::: Excerpt to read

I was on the road to Gilimanuk that leads to the west coast of Bali, and the words of Maggie Thatcher of all people, were triggered in my head. Cars zoomed past both ears as I cautiously edged my way across to a temple that had caught our eye, nervously pleading with our golden retriever Brodie to not pull me too quickly.
Standing in the middle of the road is very dangerous; you get knocked down by the traffic from both sides.
It’s July 2013, and I am with Trish McNeill and my husband, looking for the heart and soul of Bali.
At this point, I had no idea where I was headed. Anywhere seemed good enough. For a small island, it packed a lot of angles and we were getting excited about every single one of them. Our eyes were wide open with wonder, even though I had lived in Bali around 20 months by then, and visited the island some 50 times since 1988. I always had a sense that I didn’t really know the island. Sure, I knew all about being a tourist, but there was an invisible layer I’d observed that the Balinese kept between visitors and themselves. It keeps them in two places, like a middle of the road line. You are welcome to cross it, so long as you carry with you an intention to only return being a better, more holistic person.
But it’s a line that is becoming blurry and the Balinese are struggling at some levels to maintain it.
In the 1970’s it was simple. Tourists were guests, and for the most part, behaved like guests. They stayed in homestays, ate local food, learned about the culture (even when it was drip-fed – the Balinese are perplexed when we ask some questions about practices their father’s mother’s sister’s brother handed down) and enjoyed the blessings of the island with the full gusto and gratitude of a child with a precious gift.
Balinese were bemused yet enamoured with many of these visitors. They brought financial success on the tail end of decades of sublimation and control. Monetary tips and friendships went hand in hand, and the Balinese quickly learned that they could expand their own horizons without leaving their shores, and bring a better standard of living. Many had been living in poverty due to a number of factors. The island, like most other places on the planet, was open to the invasion of Chinese trade. Artisan skills were under threat as pots, weavings and other daily items were replaced with plastic and metals.

::::::
::: Record extracts

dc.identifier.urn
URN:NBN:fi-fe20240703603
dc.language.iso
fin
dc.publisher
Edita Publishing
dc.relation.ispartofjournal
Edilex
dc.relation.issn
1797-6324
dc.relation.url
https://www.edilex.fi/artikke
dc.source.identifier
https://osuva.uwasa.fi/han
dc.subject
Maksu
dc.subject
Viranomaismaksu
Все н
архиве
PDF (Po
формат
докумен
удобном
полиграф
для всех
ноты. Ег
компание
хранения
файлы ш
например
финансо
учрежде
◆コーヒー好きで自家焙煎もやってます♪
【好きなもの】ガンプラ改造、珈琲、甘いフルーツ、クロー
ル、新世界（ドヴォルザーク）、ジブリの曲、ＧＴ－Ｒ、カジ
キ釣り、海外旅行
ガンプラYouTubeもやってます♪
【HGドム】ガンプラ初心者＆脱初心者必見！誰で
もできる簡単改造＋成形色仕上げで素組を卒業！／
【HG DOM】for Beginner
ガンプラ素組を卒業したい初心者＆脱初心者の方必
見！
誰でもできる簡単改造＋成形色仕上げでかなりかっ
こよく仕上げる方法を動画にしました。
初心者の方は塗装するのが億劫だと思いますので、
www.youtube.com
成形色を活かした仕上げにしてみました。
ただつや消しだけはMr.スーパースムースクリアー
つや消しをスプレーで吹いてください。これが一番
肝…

::::::

* **Directive 1**: In the essay on Bali, edit the passage that opens with the words containing "At this point, I" and closes with "more holistic person.", replacing "tourist" with "visitor".
* **Directive 2**: Write a continuation of the essay on Bali that picks up right after its final sentence.

* **Result 1**:
At this point, I had no idea where I was headed. Anywhere seemed good enough. For a small island, it packed a lot of angles and we were getting excited about every single one of them. Our eyes were wide open with wonder, even though I had lived in Bali around 20 months by then, and visited the island some 50 times since 1988. I always had a sense that I didn’t really know the island. Sure, I knew all about being a visitor, but there was an invisible layer I’d observed that the Balinese kept between visitors and themselves. It keeps them in two places, like a middle of the road line. You are welcome to cross it, so long as you carry with you an intention to only return being a better, more holistic person.

* **Result 2**:
But the tourists were a godsend. They revered the old skills and paid handsomely for them. Ibu Murni of Murni’s Warung in Ubud had no idea how much money she was being given for her wares, but it was a fortune in her eyes. It was well worth the long haul trip on a push bike into Sanur, and back up the relentlessly winding hills on a bike with no gears.
Suddenly in recent times, the Balinese have found themselves not sitting comfortably on one side, able to traipse back and forth over the line at whim, but being pulled for longer and longer into the moment of modern-living. In what seems like a flash, they are suddenly, dangerously, standing in the middle of the road, not knowing which side to retreat to.
It’s not the fault per se of tourism. It’s not the fault of the Balinese. In fact, to apportion blame is about as pointless as trying to get a time machine to turn back the clock and start all over again. It is what it is, and as I have journeyed and continue to journey, on this path I call Bali Soul Journals, it is becoming more and more apparent that there are other ways to tackle the obvious issues that face Bali, and many other regions on the planet.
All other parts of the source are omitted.